Army ants build living bridges by linking their bodies to span gaps and create shortcuts across rainforests in Central and South America. An international team of researchers has now discovered these bridges can move from their original building point to span large gaps and change position as required.
The bridges stop moving when they become so long that the increasing costs incurred by locking workers into the structure outweigh the benefit that the colony gains from further shortening their trail. Bridges dismantle when the ants in the structure sense the traffic walking over them slows down below a critical threshold.
Co-lead author Dr Christopher Reid, a postdoctoral researcher at the University of Sydney's Insect Behaviour and Ecology Lab and formerly with the New Jersey Institute of Technology, said the findings could be applied to develop swarm robotics for exploration and rescue operations. By analysing how ants optimise utility, researchers may be able to create simple control algorithms to allow swarms of robots to behave in similar ways to an ant colony.
The paper, 'Army ants dynamically adjust living bridges in response to a cost-benefit trade-off', is being published in the journal Proceedings of the National Academy of Sciences (PNAS).
The team of researchers - from the Max Planck Institute for Ornithology (Konstanz, Germany), University of Konstanz, and the United States's New Jersey Institute of Technology, Princeton University and George Washington University - found the bridges can assemble and disassemble in seconds. They can also change their position in response to the immediate environment.
The dynamic nature of the bridges has been found to facilitate travel by the colony at maximum speed, across unknown and potentially dangerous terrains. Prior to the study it was assumed that, once they had been built, the bridges were relatively static structures.
"Indeed, after starting at intersections between twigs or lianas travelled by the ants, the bridges slowly move away from their starting point, creating shortcuts and progressively lengthening by addition of new workers, before stopping, suspended in mid-air," said Dr Reid.
"In many cases, the ants could have created better shortcuts, but instead they ceased moving their bridges before achieving the shortest route possible."
The researchers discovered that, although ants benefitted from shorter travelling distances because of their bridges, they also incurred a cost by sequestering workers that could be used for other important tasks.

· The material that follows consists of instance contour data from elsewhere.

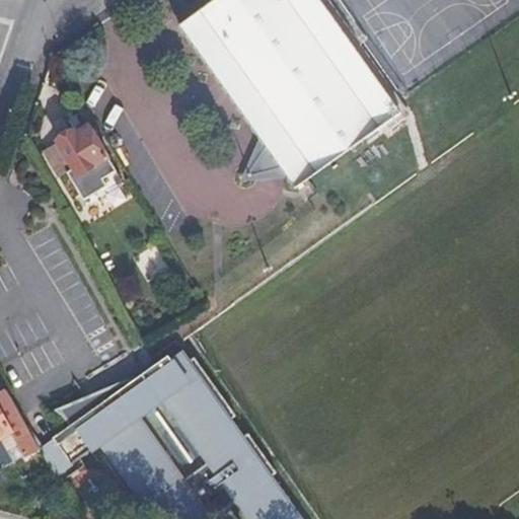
[(321,0),(224,0),(205,14),(202,10),(178,27),(258,138),(240,182),(288,178),(295,189),(401,112),(321,0)]
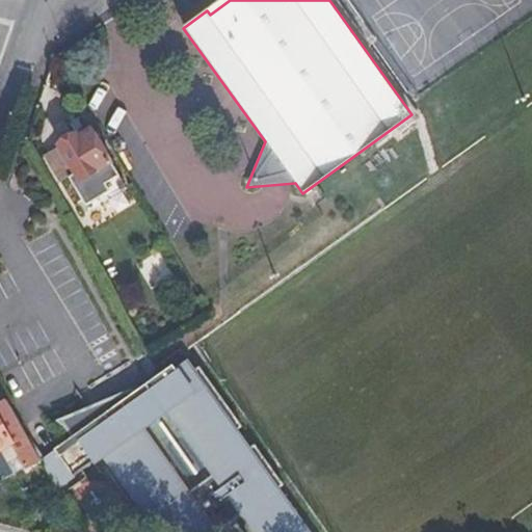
[(338,0),(329,0),(411,114),(418,110),(338,0)]
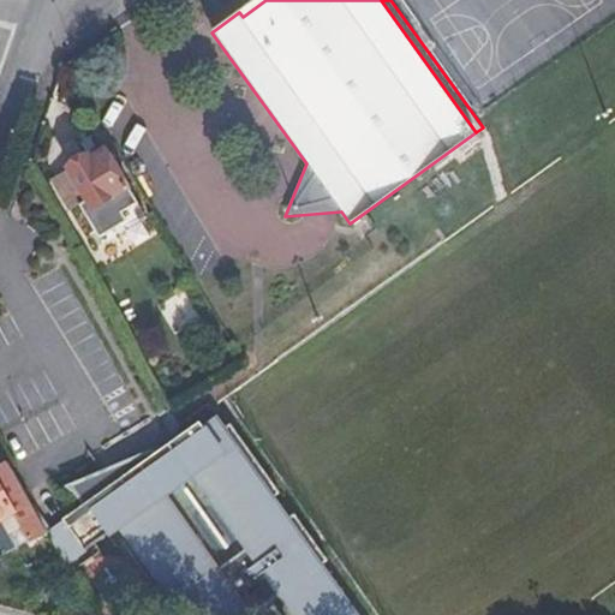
[(102,145),(67,167),(69,169),(85,199),(78,204),(99,238),(125,221),(130,227),(147,216),(102,145)]
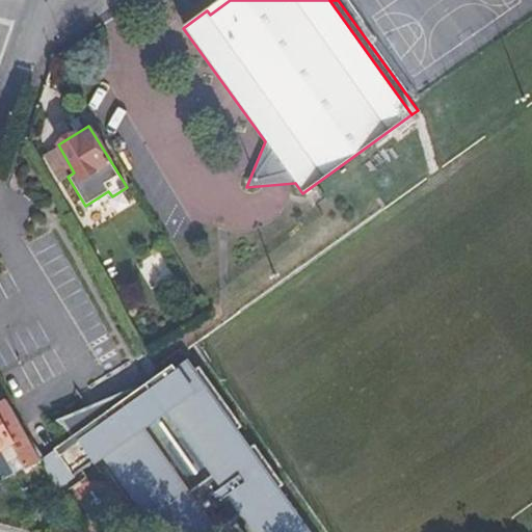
[(45,155),(60,181),(68,177),(74,173),(59,147),(45,155)]
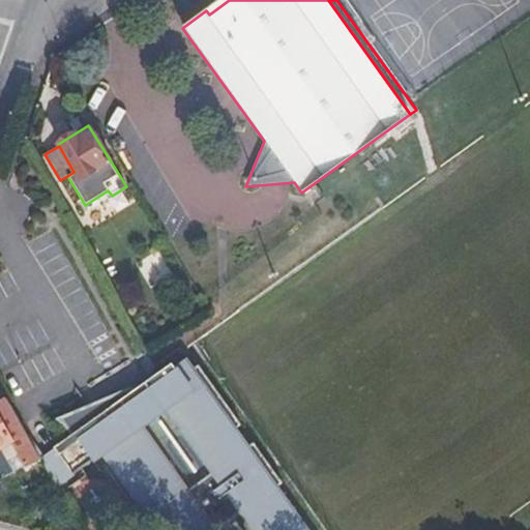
[(150,287),(172,274),(159,252),(138,263),(150,287)]
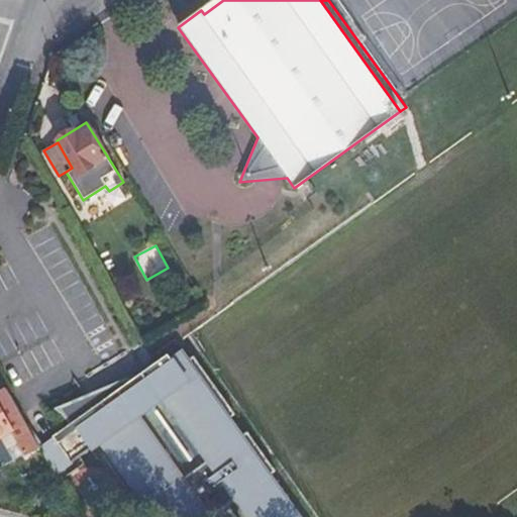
[(239,438),(227,421),(185,363),(179,353),(172,358),(169,354),(133,380),(131,378),(55,409),(63,415),(70,425),(54,436),(59,443),(43,453),(57,477),(103,443),(109,452),(104,456),(139,505),(144,502),(150,509),(178,507),(187,516),(211,516),(237,500),(249,516),(295,516),(267,478),(239,438)]
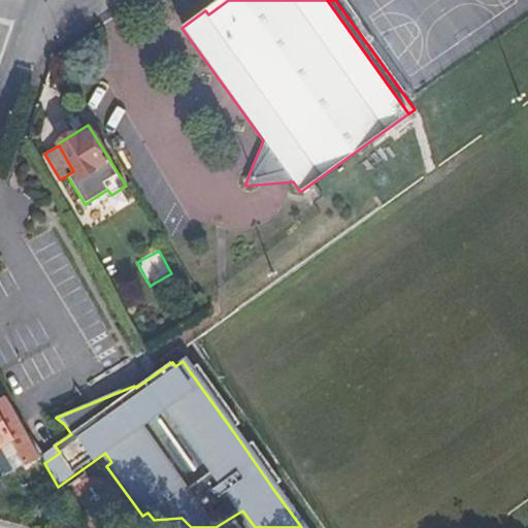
[(198,364),(189,370),(232,430),(240,424),(198,364)]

When building their bridges, army ants had to balance this cost-benefit trade-off.
Dr Reid said the findings had implications for other self-assembling systems, such as reconfigurable materials and autonomous robotic swarms. "Artificial systems made of independent robots operating via the same principles as the army ants could build large-scale structures as needed," Dr Reid said.
"Such swarms could accomplish remarkable tasks, such as creating bridges to navigate complex terrain, plugs to repair structural breaches, or supports to stabilise a failing structure.
"These systems could also enable robots to operate in complex unpredictable settings, such as in natural disaster areas, where human presence is dangerous or problematic."